Steeve Briois (au centre), le 28 juin 2008, soir à la salle des fêtes de Hénin-Beaumont. — C. DHALLUIN / 20 MINUTES

Au premier tour des municipales de Hénin-Beaumont dimanche, la liste Front national menée par Steeve Briois et Marine Le Pen a récolté 39,3% des suffrages, contre seulement 20,2% et 17 % à ses deux poursuivants, Daniel Duquenne (DVG) et Pierre Ferrari (MJS-PS-PC-MoDem).

Pour le Front national, qui n'avait pu dépasser les 28,5% aux deux tours de mars 2008, la progression est importante. Mais pour la liste emmenée par Pierre Ferrari, la désillusion est claire: il ne reste plus grand-chose des 43% obtenus en 2008 sous la houlette de l'ancien maire Gérard Dalongeville, placé depuis en détention provisoire.

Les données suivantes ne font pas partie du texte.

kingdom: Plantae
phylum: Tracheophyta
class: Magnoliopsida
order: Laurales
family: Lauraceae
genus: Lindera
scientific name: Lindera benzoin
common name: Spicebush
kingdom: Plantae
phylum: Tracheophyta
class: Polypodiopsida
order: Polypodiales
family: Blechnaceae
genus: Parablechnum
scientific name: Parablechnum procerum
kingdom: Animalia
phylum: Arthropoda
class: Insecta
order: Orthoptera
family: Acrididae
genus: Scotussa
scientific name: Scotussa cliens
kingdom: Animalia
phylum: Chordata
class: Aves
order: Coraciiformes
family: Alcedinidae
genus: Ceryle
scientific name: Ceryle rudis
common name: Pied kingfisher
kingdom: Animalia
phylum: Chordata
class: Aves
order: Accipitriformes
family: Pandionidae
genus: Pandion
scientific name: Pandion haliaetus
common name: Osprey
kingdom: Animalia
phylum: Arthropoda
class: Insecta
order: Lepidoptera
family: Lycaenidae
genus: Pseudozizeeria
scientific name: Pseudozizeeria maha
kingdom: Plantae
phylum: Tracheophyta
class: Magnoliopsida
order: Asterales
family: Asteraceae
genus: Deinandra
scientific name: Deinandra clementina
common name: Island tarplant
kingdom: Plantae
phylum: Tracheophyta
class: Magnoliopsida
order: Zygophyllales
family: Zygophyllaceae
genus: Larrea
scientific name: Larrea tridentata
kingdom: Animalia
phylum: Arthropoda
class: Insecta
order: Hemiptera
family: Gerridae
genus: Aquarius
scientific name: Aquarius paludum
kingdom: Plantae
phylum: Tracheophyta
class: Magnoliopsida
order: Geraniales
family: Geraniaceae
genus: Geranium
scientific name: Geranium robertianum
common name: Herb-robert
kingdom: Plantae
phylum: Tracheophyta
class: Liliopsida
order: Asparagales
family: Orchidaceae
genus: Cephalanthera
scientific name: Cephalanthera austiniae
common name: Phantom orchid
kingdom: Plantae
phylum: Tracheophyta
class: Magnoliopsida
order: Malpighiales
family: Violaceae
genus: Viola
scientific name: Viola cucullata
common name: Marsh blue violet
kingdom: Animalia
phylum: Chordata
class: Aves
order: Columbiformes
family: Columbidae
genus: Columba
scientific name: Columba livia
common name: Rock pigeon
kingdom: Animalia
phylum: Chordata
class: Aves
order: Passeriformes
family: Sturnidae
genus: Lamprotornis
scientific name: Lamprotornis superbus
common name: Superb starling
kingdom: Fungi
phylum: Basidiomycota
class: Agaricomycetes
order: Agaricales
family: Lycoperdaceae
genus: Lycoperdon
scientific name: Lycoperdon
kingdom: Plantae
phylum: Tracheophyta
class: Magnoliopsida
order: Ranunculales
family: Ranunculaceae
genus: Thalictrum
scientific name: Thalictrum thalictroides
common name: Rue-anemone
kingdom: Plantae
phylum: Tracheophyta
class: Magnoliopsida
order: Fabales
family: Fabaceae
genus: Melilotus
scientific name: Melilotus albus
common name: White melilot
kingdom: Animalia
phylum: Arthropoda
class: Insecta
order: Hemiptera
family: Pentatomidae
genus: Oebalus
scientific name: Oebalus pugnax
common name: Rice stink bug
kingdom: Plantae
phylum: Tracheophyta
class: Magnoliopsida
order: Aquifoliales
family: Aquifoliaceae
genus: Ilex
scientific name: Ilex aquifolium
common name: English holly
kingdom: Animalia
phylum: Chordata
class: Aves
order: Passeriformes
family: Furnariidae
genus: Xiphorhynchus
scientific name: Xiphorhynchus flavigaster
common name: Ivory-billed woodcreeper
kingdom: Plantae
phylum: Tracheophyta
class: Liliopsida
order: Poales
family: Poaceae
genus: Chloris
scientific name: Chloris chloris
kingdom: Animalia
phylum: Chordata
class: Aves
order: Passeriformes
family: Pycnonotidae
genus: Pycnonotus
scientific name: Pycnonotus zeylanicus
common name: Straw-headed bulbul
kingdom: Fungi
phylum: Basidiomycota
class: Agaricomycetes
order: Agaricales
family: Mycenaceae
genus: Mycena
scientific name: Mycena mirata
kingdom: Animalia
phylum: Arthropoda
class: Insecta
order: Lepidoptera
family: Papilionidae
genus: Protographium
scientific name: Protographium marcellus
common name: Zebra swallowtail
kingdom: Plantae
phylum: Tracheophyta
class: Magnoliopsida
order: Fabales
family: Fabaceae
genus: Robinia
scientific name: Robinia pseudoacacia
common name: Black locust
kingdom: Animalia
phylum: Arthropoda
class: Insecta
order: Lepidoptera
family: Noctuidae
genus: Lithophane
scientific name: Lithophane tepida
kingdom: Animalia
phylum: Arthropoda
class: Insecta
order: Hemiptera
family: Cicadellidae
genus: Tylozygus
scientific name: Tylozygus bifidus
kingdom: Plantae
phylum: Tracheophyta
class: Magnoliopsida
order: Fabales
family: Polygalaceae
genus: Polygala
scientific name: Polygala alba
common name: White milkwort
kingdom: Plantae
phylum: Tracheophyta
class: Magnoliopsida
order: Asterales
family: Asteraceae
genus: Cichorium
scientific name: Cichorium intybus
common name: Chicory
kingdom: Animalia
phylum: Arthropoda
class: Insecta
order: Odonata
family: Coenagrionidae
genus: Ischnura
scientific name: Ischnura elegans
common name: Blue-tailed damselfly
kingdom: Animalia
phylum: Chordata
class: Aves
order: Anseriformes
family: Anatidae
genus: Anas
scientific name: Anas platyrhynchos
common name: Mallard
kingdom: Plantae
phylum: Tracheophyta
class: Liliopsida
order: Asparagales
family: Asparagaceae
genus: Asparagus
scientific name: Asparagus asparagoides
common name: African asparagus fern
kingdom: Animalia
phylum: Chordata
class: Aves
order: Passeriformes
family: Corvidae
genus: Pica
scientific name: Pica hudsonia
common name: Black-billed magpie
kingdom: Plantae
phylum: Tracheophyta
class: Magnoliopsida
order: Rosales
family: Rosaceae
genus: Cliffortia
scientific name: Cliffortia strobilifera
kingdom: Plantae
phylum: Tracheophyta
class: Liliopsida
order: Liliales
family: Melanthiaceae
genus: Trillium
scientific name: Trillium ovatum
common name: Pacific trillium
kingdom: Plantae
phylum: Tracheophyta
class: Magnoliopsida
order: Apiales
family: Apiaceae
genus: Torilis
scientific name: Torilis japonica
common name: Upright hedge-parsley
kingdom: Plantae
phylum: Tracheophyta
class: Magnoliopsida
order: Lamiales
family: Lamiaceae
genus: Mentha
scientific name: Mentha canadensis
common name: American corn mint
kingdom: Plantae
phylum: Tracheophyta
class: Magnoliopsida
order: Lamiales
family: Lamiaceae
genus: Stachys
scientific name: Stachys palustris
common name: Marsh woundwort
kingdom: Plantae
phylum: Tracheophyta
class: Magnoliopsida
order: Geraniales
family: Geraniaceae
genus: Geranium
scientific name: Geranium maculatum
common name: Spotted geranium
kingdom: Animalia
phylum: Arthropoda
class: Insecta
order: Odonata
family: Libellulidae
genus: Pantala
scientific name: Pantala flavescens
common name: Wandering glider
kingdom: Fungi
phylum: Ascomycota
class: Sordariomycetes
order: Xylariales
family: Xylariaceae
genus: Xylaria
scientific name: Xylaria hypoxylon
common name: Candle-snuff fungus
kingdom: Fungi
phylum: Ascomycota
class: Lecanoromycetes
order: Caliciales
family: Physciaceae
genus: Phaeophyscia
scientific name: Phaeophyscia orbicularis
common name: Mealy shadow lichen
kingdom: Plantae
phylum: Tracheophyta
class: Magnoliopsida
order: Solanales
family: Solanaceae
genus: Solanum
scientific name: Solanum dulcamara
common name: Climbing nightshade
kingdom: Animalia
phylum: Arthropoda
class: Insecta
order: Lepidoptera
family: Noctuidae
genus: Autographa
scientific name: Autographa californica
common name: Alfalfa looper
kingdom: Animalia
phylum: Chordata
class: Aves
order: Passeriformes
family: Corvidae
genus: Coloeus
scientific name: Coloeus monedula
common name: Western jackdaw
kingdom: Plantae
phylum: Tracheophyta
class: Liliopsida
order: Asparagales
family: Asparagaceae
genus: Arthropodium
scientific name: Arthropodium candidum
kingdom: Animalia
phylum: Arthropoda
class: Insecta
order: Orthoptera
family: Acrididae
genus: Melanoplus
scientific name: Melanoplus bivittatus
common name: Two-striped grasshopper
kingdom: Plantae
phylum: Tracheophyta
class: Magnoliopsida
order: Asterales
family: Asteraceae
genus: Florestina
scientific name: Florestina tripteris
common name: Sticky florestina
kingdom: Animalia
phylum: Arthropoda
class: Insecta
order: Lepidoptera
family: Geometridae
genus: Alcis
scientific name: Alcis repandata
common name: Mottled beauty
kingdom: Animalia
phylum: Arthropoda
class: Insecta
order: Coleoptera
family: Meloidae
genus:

Dénoncer la gestion du maire

Pierre Ferrari, qui souhaitait «tourner une page» pour Hénin-Beaumont, a été partiellement entendu par les électeurs... Lesquels ont simplement préféré l'alternative Daniel Duquenne. Ancien directeur des services du prédécesseur de Gérard Dalongeville, Daniel Duquenne n'a eu de cesse de dénoncer la gestion du maire depuis plusieurs années. Il revendique à ce titre une opposition plus ancienne que son concurrent Pierre Ferrari, qui a quitté l'équipe municipale en septembre 2008 après avoir critiqué la gestion de la ville.

En mars 2008, Daniel Duquenne avait déjà récolté 18,6% des voix au premier tour. Mais s'il a amélioré son score, il n'a pas récolté plus de voix à cause de l'abstention... Le FN, lui, a progressé de 800 voix par rapport à 2008 (sur 3.600): cette base électorale que l'on disait «figée» a visiblement trouvé un second souffle dans les déboires de l'ancien maire, et les atermoiements du Parti socialiste, qui avait tardé à s'en désolidariser.